Intrator has been unusually candid about his approach to uncertainty. In a conversation with Fortune around the time of the IPO, he said he didn’t particularly care where the stock price was on any given day, because he believed the underlying business model — providing specialized GPU cloud capacity to companies that couldn’t or wouldn’t build their own — was fundamentally sound and would generate enormous value over time. That kind of long-view patience is easy to claim and harder to actually hold when your stock is being hammered in a volatile market. Whether Intrator genuinely feels that equanimity is something only he knows.
What’s clear is that CoreWeave’s client roster built out with remarkable speed. Microsoft, Meta, and OpenAI all became significant customers. In 2025, the company signed a $14 billion deal to supply Meta with computing power through 2031 — a contract so large it effectively validates CoreWeave’s entire business model in a single transaction. Companies don’t commit that kind of money across a six-year horizon without genuine confidence in the supplier. There’s a sense in the industry that CoreWeave found a real gap between what hyperscalers like AWS and Azure could offer and what cutting-edge AI training actually requires in terms of speed, customization, and sheer GPU density.
The co-founders’ wealth has tracked alongside the company’s rise, though not uniformly. Brian Venturo, CoreWeave’s chief strategy officer, reached a net worth of around $6.4 billion at the stock’s peak in mid-2025. Brannin McBee hit approximately $4.7 billion. All three came from finance. None of them had the kind of engineering credential or Silicon Valley pedigree that typically anchors a founding story in the technology press. That detail keeps surfacing in coverage of CoreWeave, and it should — it says something interesting about where the real leverage in the current AI cycle actually lives.

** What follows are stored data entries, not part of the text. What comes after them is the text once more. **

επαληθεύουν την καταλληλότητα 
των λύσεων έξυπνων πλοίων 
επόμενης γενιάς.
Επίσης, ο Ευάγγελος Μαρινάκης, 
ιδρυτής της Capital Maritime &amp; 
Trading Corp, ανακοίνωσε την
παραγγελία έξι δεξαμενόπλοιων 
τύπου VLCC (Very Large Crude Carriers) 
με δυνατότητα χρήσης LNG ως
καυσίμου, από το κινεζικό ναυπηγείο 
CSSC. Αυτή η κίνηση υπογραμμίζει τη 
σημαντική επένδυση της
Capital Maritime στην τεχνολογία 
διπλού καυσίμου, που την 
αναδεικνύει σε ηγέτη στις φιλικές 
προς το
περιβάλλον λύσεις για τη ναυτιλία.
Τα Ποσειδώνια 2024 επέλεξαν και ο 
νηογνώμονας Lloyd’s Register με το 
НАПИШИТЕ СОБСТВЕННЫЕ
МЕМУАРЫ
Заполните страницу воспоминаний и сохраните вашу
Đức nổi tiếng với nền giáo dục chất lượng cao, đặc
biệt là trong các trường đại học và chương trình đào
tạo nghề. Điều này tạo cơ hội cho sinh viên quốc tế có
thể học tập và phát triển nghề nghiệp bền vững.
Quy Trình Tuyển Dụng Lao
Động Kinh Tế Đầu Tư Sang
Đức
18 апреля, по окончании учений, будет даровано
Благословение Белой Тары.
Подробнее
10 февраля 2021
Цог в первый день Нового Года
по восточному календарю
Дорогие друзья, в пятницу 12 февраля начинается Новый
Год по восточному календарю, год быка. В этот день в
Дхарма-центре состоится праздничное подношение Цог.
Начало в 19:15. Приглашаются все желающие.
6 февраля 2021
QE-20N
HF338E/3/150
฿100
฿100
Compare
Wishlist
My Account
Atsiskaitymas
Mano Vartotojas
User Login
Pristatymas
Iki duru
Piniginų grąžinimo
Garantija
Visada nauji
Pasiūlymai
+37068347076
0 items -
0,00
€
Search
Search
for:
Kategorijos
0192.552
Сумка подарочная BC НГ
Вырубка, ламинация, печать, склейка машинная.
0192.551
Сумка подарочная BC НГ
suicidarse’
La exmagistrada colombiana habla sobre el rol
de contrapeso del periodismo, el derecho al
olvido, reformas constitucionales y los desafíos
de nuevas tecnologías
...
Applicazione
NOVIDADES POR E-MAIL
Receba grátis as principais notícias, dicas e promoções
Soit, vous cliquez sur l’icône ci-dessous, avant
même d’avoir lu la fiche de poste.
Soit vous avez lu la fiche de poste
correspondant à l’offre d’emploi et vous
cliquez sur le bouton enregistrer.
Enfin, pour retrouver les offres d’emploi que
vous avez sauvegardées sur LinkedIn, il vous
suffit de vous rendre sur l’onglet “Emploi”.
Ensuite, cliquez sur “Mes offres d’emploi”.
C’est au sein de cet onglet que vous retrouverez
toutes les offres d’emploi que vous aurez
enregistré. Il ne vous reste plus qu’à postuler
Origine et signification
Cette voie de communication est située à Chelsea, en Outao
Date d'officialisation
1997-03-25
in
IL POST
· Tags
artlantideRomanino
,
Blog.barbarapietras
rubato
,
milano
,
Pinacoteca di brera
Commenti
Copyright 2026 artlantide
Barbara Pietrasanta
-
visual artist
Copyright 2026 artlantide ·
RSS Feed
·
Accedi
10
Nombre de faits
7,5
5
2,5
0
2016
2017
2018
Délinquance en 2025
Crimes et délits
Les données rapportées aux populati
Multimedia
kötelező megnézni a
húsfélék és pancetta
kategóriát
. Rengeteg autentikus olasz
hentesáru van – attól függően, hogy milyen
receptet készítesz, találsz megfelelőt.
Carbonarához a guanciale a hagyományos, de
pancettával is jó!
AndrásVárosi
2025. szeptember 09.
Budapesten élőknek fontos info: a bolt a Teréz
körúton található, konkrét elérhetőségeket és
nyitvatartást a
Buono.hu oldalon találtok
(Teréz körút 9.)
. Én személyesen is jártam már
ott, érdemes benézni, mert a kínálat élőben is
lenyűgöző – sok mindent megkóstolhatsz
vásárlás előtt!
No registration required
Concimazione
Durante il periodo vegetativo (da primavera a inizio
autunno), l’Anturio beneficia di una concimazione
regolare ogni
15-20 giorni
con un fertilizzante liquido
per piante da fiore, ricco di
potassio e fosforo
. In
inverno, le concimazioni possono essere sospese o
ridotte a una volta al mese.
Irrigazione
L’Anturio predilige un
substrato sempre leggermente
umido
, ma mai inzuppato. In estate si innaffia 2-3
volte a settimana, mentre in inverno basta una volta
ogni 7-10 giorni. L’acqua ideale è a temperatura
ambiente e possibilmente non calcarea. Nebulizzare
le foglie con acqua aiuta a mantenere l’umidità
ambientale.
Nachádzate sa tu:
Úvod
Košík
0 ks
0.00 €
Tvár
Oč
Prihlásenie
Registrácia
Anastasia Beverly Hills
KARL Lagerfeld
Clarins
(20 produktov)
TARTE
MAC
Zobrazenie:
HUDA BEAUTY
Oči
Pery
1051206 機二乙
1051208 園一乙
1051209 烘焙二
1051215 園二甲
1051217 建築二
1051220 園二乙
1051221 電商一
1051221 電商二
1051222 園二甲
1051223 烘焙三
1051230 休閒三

It’s not necessarily in the models or the algorithms. It’s in the infrastructure underneath them, and the people willing to take the capital risk to build it.
It’s still unclear whether CoreWeave can hold its position as the AI buildout matures and larger cloud players sharpen their own GPU offerings. The stock’s volatility since the June 2025 peak — Michael Intrator net worth dropping from over $10 billion to around $5 billion by early 2026 — is a reminder that paper wealth built on a single public company can move quickly in either direction. But the contracts are real, the hardware is running, and the demand for what CoreWeave provides shows no immediate signs of softening. For three former commodities traders who started with Ethereum mining rigs in a warehouse, that’s a genuinely remarkable place to be.